What you have to do
Go through the records that follow and tally the lines with "wall" in them; answer with the number alone.

Data supplied
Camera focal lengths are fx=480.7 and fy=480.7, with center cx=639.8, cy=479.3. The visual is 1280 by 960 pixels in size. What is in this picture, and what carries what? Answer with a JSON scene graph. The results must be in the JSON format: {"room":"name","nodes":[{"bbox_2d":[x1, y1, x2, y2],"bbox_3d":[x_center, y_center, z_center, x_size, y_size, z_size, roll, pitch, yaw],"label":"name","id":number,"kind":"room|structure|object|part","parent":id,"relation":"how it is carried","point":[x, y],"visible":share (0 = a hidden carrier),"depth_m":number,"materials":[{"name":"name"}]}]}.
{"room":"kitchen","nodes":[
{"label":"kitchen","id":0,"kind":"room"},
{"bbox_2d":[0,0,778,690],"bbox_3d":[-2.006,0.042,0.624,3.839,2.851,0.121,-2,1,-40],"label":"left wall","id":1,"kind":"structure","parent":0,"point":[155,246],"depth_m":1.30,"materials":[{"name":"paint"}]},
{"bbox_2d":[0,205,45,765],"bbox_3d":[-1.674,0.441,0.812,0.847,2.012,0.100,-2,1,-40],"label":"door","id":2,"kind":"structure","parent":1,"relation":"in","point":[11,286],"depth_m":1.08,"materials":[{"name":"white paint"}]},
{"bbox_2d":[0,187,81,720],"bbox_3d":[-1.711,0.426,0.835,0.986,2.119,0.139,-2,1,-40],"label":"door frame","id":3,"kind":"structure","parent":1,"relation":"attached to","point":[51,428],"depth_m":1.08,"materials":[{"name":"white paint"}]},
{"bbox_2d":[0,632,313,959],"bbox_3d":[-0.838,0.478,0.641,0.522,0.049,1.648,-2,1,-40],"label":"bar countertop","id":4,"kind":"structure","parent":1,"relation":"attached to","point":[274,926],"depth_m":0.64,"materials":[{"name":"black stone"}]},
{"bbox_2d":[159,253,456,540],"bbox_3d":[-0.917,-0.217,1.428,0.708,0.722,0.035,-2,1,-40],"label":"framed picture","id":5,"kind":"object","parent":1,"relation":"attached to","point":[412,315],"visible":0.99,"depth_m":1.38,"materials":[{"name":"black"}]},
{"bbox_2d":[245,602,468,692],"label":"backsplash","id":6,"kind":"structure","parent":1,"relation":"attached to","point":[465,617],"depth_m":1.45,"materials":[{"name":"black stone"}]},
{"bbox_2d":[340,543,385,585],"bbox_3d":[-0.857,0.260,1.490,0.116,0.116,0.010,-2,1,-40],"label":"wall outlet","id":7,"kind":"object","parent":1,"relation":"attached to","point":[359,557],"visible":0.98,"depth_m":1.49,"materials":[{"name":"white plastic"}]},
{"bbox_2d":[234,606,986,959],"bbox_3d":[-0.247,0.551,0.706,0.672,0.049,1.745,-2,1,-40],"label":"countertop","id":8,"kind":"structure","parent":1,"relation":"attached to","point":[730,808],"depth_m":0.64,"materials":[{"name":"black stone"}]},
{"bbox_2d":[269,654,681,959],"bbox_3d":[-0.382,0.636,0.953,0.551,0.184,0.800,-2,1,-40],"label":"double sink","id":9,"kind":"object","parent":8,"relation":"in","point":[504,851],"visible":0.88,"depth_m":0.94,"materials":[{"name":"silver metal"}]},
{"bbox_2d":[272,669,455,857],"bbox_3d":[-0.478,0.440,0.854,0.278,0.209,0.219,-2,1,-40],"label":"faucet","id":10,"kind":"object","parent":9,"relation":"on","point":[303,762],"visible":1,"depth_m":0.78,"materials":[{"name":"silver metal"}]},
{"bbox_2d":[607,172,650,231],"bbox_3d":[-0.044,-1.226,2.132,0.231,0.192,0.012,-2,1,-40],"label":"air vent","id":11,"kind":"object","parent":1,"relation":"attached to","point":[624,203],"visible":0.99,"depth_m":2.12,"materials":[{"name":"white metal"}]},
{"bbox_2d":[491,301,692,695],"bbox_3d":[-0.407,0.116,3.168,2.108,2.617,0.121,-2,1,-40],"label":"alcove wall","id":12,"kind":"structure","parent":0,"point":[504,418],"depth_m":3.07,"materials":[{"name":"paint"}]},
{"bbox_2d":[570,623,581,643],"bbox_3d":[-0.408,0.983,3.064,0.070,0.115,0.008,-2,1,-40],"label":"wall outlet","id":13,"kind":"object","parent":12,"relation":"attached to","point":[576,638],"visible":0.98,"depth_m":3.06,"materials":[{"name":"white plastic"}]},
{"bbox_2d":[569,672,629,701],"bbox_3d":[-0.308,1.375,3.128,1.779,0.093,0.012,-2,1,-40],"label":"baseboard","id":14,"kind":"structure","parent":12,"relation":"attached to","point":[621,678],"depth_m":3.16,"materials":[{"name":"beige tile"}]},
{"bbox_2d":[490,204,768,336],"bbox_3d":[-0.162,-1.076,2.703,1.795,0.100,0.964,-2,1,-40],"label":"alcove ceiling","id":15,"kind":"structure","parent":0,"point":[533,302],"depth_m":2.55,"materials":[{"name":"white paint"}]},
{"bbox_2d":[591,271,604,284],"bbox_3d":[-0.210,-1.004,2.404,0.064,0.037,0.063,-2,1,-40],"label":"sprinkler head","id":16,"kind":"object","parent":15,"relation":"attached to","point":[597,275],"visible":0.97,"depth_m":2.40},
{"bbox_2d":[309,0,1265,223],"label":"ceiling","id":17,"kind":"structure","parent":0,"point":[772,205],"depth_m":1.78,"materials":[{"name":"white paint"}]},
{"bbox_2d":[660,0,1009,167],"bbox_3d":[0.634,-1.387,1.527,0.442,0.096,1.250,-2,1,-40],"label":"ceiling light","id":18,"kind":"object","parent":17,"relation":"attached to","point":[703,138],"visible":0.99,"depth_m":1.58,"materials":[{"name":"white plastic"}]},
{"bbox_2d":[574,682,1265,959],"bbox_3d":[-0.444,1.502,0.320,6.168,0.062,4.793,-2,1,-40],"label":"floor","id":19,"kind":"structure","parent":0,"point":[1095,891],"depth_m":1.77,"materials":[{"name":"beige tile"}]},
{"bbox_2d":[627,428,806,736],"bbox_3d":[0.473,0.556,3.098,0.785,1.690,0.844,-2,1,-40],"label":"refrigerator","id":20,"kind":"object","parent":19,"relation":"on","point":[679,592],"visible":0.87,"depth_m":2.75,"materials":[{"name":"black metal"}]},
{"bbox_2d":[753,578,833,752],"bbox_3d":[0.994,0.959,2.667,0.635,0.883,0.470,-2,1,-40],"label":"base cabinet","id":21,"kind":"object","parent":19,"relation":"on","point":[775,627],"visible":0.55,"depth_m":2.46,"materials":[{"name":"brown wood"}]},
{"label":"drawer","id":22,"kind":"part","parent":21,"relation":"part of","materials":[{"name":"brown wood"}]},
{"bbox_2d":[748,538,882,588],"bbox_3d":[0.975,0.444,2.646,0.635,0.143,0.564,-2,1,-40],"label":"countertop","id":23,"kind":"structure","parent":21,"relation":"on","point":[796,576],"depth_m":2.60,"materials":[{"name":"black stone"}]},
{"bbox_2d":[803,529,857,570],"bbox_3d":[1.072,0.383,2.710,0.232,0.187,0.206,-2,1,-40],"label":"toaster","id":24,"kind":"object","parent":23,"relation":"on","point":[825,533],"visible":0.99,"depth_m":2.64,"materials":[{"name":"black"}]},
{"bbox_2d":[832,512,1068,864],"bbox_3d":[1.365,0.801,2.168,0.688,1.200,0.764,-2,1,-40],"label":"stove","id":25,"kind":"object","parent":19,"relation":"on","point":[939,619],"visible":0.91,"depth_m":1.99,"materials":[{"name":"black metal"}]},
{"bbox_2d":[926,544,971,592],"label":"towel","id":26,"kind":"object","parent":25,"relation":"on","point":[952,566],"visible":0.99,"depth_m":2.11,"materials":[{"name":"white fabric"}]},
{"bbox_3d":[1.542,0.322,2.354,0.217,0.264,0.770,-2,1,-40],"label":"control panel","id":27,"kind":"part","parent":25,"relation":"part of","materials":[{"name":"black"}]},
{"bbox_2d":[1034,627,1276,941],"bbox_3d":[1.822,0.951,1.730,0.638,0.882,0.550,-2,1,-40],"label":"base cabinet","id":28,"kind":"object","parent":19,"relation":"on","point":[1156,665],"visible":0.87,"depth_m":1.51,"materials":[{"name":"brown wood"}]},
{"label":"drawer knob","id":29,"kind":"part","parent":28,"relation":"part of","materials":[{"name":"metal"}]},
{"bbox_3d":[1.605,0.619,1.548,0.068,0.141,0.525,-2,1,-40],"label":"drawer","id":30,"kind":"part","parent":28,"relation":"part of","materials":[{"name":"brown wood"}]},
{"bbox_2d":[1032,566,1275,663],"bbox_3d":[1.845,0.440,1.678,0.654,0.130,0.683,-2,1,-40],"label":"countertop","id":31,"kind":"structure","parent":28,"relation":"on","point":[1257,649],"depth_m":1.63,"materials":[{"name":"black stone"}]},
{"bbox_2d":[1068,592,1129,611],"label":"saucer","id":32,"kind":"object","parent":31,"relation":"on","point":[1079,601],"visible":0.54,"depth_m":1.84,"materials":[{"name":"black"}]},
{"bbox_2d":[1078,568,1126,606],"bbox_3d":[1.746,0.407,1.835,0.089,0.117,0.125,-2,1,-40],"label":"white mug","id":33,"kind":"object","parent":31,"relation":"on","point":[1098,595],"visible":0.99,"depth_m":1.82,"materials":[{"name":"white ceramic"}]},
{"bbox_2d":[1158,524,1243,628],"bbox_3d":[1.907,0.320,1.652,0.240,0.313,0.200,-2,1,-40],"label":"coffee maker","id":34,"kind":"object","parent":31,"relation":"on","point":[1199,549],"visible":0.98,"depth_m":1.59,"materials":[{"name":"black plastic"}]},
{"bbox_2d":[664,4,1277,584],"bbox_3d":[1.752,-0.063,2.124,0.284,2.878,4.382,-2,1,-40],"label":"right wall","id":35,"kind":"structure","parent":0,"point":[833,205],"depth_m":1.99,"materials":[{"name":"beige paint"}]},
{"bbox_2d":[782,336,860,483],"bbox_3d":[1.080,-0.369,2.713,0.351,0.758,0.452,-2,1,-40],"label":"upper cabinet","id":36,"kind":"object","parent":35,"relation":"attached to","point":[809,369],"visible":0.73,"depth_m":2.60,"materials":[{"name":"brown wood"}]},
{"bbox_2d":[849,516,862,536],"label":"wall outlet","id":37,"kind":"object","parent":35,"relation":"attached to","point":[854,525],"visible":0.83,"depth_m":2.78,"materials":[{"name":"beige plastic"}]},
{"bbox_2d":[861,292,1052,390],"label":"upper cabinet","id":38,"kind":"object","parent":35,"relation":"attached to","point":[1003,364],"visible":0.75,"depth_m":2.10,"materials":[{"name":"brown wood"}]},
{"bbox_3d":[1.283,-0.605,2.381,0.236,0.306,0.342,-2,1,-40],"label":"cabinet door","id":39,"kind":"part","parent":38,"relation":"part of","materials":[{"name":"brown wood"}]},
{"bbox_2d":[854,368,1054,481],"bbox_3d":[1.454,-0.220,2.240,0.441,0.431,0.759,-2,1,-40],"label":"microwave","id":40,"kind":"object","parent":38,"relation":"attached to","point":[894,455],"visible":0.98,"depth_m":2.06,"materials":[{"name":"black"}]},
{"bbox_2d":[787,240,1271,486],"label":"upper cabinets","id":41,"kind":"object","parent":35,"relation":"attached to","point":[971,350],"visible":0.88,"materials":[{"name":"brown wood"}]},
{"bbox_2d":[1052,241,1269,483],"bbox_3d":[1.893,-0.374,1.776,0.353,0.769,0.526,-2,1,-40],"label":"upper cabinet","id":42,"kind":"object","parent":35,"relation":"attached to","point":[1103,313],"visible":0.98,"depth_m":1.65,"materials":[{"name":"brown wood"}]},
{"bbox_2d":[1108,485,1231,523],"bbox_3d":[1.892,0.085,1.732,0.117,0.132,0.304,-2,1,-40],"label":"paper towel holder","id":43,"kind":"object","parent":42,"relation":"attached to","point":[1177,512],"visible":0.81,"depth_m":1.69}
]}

Answer section
6